- **YOUR GOAL**
Look through the data below and work out how many lines hold "offset"; state only the number.

- **Dataset entries**
Segment Open

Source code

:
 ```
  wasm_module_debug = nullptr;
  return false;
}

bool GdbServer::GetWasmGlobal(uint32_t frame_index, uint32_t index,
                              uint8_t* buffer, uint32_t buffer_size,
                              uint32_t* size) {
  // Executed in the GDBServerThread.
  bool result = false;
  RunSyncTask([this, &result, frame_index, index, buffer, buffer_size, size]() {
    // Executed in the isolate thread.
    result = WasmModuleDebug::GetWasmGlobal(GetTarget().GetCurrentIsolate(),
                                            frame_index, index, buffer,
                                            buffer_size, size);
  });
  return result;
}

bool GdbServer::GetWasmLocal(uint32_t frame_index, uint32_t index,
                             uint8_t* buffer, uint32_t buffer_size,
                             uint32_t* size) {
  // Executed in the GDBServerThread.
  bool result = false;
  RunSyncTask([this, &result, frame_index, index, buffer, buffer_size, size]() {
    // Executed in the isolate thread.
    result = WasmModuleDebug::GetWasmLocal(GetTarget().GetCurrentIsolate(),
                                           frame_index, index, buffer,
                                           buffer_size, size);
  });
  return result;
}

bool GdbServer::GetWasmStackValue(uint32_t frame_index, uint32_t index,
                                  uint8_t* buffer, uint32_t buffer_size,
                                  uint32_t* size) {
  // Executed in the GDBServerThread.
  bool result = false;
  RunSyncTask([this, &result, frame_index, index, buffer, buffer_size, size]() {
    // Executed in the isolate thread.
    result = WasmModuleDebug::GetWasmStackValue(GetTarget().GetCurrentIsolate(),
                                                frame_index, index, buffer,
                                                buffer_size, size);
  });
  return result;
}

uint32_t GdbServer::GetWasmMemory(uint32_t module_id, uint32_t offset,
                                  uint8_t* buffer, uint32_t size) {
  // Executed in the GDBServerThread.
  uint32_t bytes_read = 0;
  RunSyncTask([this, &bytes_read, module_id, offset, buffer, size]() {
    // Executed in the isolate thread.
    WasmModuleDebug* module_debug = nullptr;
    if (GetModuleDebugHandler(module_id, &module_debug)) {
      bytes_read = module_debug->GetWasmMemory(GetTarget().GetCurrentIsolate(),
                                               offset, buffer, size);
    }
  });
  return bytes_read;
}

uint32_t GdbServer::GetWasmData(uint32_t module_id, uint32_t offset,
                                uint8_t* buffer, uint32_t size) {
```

Segment Closed

- **RESPONSE**
4